Opinion

When coronavirus pandemic passes, we’ll still face the opioid epidemic

The novel coronavirus has eclipsed another American crisis, deadlier and much longer in the making: the scourge of opioid addiction. And for a recovering addict like me, the pandemic and the lockdowns are especially dangerous.

I read about the death of Melissa Etheridge’s 21-year-old son, Beckett Cypher, as a result of opioids. The story filled me with sorrow and a terrible feeling of the familiar. I understood his addiction. I could feel his anguish. And more than that, I could see how the months of isolation probably worsened his suffering.

The siren song of opioids sounds loudest to an addict in times of great grief. When I first tried snorting OxyContin, it was just a few weeks after my family had lost my sister Allison to her own overdose. I remember the drug making me feel both high and at peace at the same time — an overpowering sensation I can still barely describe with words.

Thanks to the drug, I didn’t have to feel the grief I was supposed to feel — for myself, for my sister. I rode that feeling for days, then weeks, and each time, I needed more Oxy to get the original euphoric feeling. Though I’ve been clean for years, I can imagine the temptation to use amid isolation.

Drugs work by altering the neurological activity in areas of our brain. Usually addicts are people who have experienced intensely negative events, and the drugs numb the mental and emotional anguish we keep stored in our brains about those events. Drugs produce such a powerful relief from anguish, it was a miracle that I got clean. And that was without a mass quarantine.

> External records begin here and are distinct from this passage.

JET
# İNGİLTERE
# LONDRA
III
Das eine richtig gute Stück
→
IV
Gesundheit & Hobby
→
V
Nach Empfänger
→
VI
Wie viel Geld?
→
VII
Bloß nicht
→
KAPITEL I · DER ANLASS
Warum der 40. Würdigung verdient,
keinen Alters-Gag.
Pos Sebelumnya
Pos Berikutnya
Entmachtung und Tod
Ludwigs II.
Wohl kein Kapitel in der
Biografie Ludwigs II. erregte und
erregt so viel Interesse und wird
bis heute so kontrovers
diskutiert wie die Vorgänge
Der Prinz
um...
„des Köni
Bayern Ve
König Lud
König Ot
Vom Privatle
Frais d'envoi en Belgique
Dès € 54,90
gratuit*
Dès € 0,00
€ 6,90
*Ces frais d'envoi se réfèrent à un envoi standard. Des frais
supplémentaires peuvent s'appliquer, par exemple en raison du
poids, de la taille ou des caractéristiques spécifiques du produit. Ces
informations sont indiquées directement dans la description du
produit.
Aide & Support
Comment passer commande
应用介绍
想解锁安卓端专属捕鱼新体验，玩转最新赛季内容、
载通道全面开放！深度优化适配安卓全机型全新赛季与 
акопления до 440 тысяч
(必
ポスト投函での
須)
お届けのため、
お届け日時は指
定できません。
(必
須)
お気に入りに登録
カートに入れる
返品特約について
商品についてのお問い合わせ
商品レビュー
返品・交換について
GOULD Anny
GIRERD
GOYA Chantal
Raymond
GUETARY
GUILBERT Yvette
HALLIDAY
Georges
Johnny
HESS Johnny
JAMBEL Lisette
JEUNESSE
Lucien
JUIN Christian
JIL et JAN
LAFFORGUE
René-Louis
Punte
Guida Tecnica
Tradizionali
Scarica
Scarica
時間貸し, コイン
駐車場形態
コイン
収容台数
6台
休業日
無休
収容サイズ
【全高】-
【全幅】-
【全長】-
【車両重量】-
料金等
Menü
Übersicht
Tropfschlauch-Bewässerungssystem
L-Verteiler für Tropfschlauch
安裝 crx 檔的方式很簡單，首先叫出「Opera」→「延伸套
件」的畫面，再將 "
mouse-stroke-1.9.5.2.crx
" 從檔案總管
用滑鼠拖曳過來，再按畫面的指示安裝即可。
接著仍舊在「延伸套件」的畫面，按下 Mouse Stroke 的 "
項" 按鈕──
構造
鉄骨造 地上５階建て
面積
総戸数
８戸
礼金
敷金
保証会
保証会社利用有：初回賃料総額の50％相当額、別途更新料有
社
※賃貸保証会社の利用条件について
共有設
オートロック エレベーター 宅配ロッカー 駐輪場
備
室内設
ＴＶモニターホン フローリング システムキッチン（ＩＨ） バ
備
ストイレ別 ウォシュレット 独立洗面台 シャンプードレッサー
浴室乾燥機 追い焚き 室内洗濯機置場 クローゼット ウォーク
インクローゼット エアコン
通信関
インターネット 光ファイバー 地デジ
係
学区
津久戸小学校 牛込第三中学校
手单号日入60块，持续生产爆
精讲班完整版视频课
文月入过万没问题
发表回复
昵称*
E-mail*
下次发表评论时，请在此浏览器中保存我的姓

I’ve kept sober all these years by helping others. I’ve volunteered with the homeless, shared my story in prisons and visited people with terminal illnesses. Now, with the pandemic, I can’t do any of that. At first it left me feeling isolated and going a little stir-crazy, playing way too many video games and feeling sorry for myself — a perilous combo.

Then I remembered who I was, and how I keep myself sane. True, I couldn’t help others by physically visiting them. In lockdown, helping others starts by picking up the phone.

I started reaching out to other sober people, other friends, other members of my community. Just to say, “Hey, man, how are you ­doing?” Sometimes “how are you doing” means: “How are you ­doing?” And sometimes, like right now, it can mean: “Man, are you alive?” Or: “Do you want to keep living?” I know I do.

My daughter had her third birthday a couple of weeks ago. At first, my wife and I were pretty bummed about her having to spend her special day without seeing her friends. So we reached out — in this case, on Facebook, asking people if they had any ideas on how we could make a quarantine birthday feel better for her.

Our friends introduced us to the idea of a “birthday drive-by.” On her birthday, people drove by our house, honked their horns and waved and gave her birthday greetings. Some of them brought cakes. And they just kept doing that all day, while she stayed outside in her little pool, waving at them. We weren’t alone.

And all of us need that reassurance. Because addiction can happen to anyone, no matter the material privileges we enjoy, no matter how much we’ve “got to live for.”

I should know. I was born into ­affluence. The wealthy are sometimes able to avoid some of the consequences of addiction (jail, homelessness); sometimes they can hide their addictions altogether. But you can’t hide the tragedy of a death.

Addiction is a deadly killer. But it isn’t staying in the shadows anymore. Etheridge announced her son’s death on Twitter and acknowledged the role that opioids played in it. Singer TobyMac announced just a few months ago that his son had died of an overdose, too.

Here’s hoping policymakers and others take notice. We need research into addiction. We need funding. We need reform. We can’t let the coronavirus take our eyes off the addiction crisis, which killed nearly 70,000 Americans in 2018.

This pandemic is awful. But the opioid epidemic has killed more. And there is never going to be a vaccine for the cycle of grief, pain and addiction.

Nicholas Bush is the author of “One by One: A Memoir of Love and Loss in the Shadows of Opioid America.”